Your assignment: Your copy of the entries must be exact, and it must not include the pictures.

Exercise data:
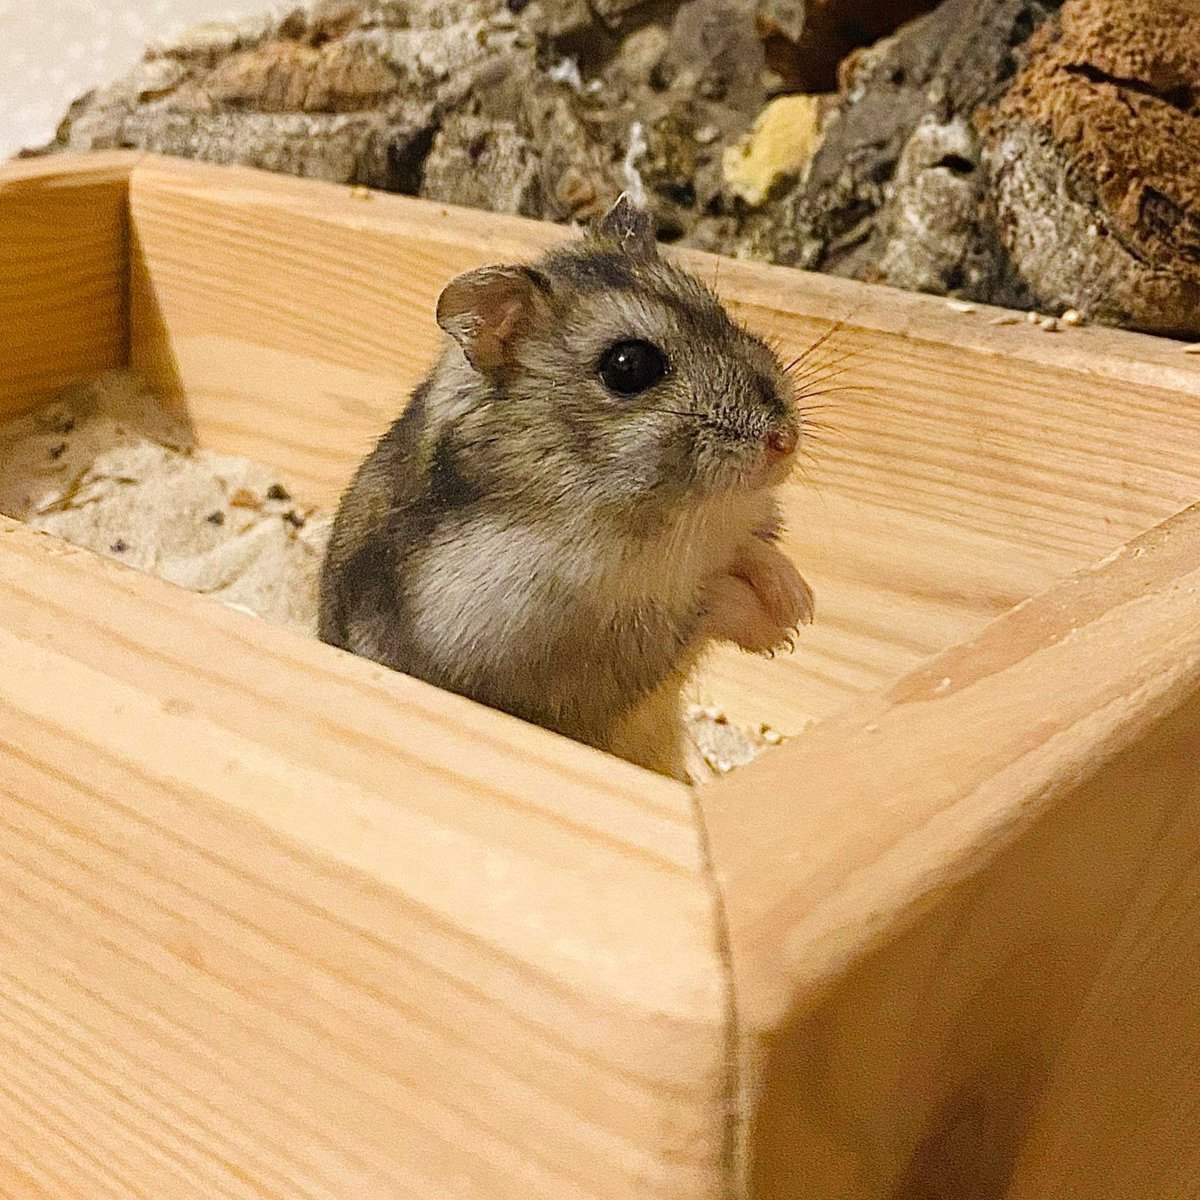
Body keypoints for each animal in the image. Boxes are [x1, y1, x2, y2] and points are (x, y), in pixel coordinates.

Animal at [318, 196, 813, 782]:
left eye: (719, 310)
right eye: (628, 366)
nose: (786, 440)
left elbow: (750, 550)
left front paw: (796, 601)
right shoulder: (560, 645)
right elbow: (700, 603)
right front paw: (783, 631)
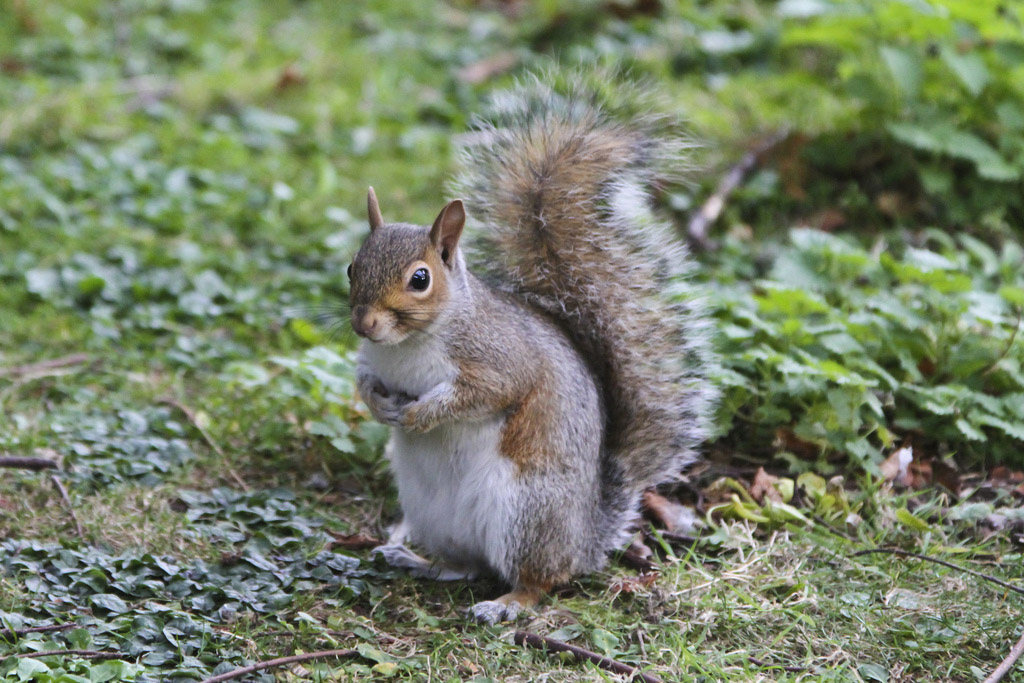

Task answer:
Body keypoints for each animal in the image. Boxes are [x1, y1, x2, y2] and points are (x, y), in pixel coordinates.

Animal at [318, 196, 813, 782]:
left eye: (719, 310)
right eye: (628, 366)
nose: (786, 440)
left elbow: (750, 550)
left front paw: (796, 601)
right shoulder: (560, 645)
right elbow: (700, 603)
right front paw: (783, 631)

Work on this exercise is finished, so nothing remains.